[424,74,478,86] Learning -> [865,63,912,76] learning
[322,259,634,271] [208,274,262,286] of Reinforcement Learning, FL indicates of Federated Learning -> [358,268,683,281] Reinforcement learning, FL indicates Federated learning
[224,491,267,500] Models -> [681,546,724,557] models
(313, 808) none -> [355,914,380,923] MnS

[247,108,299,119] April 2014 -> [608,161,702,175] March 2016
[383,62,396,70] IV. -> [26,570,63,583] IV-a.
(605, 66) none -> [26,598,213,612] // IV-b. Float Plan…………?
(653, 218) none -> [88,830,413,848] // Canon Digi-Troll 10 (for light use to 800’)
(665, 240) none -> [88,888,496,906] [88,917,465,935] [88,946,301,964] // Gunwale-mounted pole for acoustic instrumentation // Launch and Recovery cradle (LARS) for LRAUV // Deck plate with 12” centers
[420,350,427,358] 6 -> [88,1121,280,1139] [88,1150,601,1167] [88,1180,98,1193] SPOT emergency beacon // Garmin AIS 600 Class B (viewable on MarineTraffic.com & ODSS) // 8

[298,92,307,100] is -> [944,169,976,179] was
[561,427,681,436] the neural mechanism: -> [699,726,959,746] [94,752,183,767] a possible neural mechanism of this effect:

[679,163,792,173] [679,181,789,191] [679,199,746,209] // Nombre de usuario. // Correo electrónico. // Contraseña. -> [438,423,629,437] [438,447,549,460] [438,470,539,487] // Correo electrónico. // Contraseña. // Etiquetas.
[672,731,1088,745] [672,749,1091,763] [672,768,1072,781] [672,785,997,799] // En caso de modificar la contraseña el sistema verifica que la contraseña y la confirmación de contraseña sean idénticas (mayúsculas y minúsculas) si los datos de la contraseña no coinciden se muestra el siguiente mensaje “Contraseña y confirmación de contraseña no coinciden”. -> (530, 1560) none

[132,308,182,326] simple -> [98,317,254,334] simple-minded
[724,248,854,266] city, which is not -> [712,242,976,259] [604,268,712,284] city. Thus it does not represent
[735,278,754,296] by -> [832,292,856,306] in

## Work required
Everything above, from first entry to last, must be reproduced exactly.

## Exercise solution
[424,74,478,86] Learning -> [865,63,912,76] learning
[322,259,634,271] [208,274,262,286] of Reinforcement Learning, FL indicates of Federated Learning -> [358,268,683,281] Reinforcement learning, FL indicates Federated learning
[224,491,267,500] Models -> [681,546,724,557] models
(313, 808) none -> [355,914,380,923] MnS

[247,108,299,119] April 2014 -> [608,161,702,175] March 2016
[383,62,396,70] IV. -> [26,570,63,583] IV-a.
(605, 66) none -> [26,598,213,612] // IV-b. Float Plan…………?
(653, 218) none -> [88,830,413,848] // Canon Digi-Troll 10 (for light use to 800’)
(665, 240) none -> [88,888,496,906] [88,917,465,935] [88,946,301,964] // Gunwale-mounted pole for acoustic instrumentation // Launch and Recovery cradle (LARS) for LRAUV // Deck plate with 12” centers
[420,350,427,358] 6 -> [88,1121,280,1139] [88,1150,601,1167] [88,1180,98,1193] SPOT emergency beacon // Garmin AIS 600 Class B (viewable on MarineTraffic.com & ODSS) // 8

[298,92,307,100] is -> [944,169,976,179] was
[561,427,681,436] the neural mechanism: -> [699,726,959,746] [94,752,183,767] a possible neural mechanism of this effect:

[679,163,792,173] [679,181,789,191] [679,199,746,209] // Nombre de usuario. // Correo electrónico. // Contraseña. -> [438,423,629,437] [438,447,549,460] [438,470,539,487] // Correo electrónico. // Contraseña. // Etiquetas.
[672,731,1088,745] [672,749,1091,763] [672,768,1072,781] [672,785,997,799] // En caso de modificar la contraseña el sistema verifica que la contraseña y la confirmación de contraseña sean idénticas (mayúsculas y minúsculas) si los datos de la contraseña no coinciden se muestra el siguiente mensaje “Contraseña y confirmación de contraseña no coinciden”. -> (530, 1560) none

[132,308,182,326] simple -> [98,317,254,334] simple-minded
[724,248,854,266] city, which is not -> [712,242,976,259] [604,268,712,284] city. Thus it does not represent
[735,278,754,296] by -> [832,292,856,306] in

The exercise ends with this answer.